Having a reserve fund
July 13th, 2006 by KenricI forgot all about this because it happened while I was on vacation. I wanted to stress the need for investors to have a reserve fund for emergencies. Alot of investors are going no money down because they don’t have the funds for a downpayment. I always wonder how these investors who have no money for downpayments can afford vacancies or repairs.
Last week while on vacation I got a voicemail message from a tenant that the AC unit went out. Luckily I had cell coverage that day and was able to call the tenant to find out the problem. I had the tenant take care of the problem since I wasn’t in a position to call a bunch of AC vendors and schedule a repair. My tenant handled the whole thing, paid for it and I reimbursed her when I got back. The cost of the repair was $590.
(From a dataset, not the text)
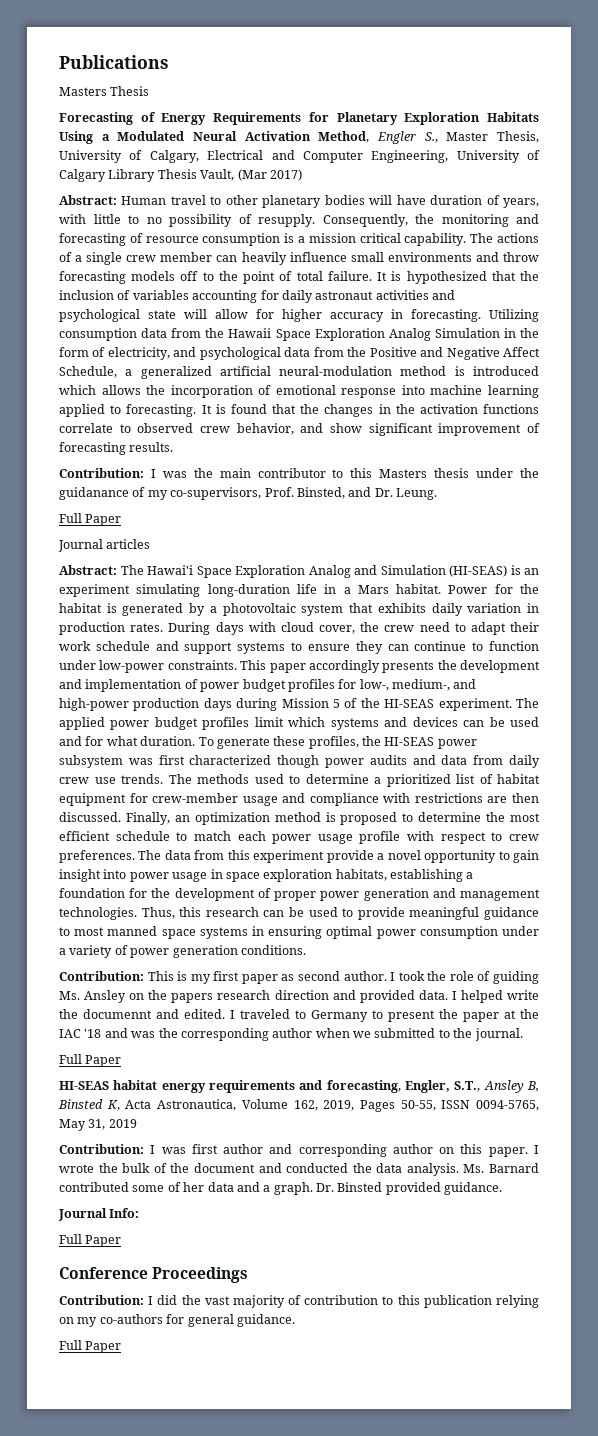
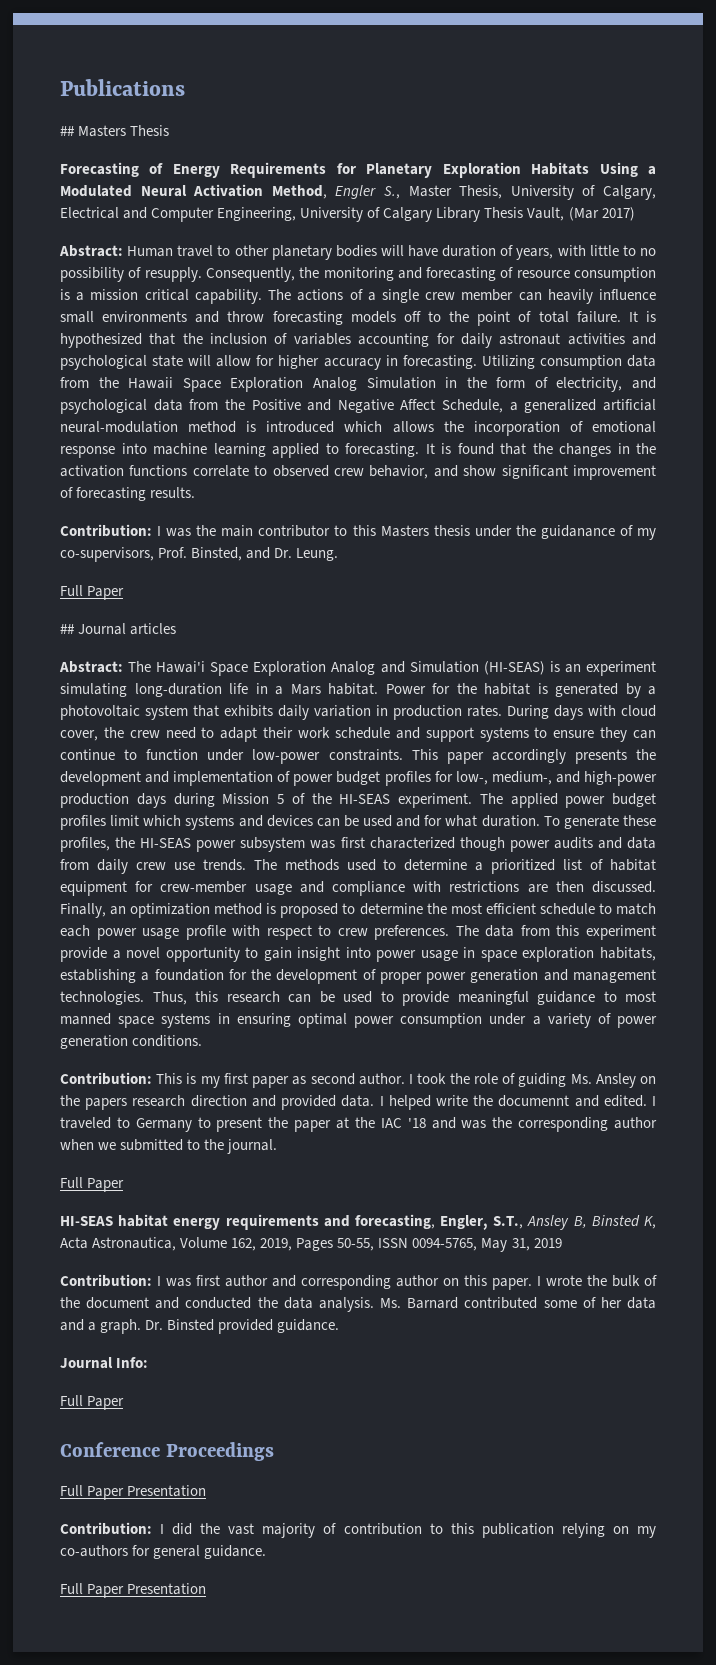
(169, 62) none -> [60,126,75,136] ##
(122, 520) none -> [60,624,75,634] ##
(249, 1275) none -> [60,1485,207,1500] // Full Paper Presentation
(122, 1347) none -> [127,1583,207,1595] Presentation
On the exact same day, I was checking my email on my cell phone and found out that SFH#2′s AC unit went out also. What are the odds. Luckily, this was new construction so I got the builder to go look at it and take care of it for free. But… what if this was another home? If it was any other home I would be paying for it out of pocket. I’m sure the repair bill would have been around $500.
That would have been $1,100 of unexpected costs to absorb on one day! Luckily I do keep alot in reserves for things like this. But as you start to accumulate properties, things like this happening become more and more probable.
With regards to cashflow, I can totally understand why many seasoned investors do not think +50, +100 or even +$200/mo is considered positive cashflow. If you get one unexpected repair your cashflow for the year is gone. One vacancy month and you are negative for the whole year.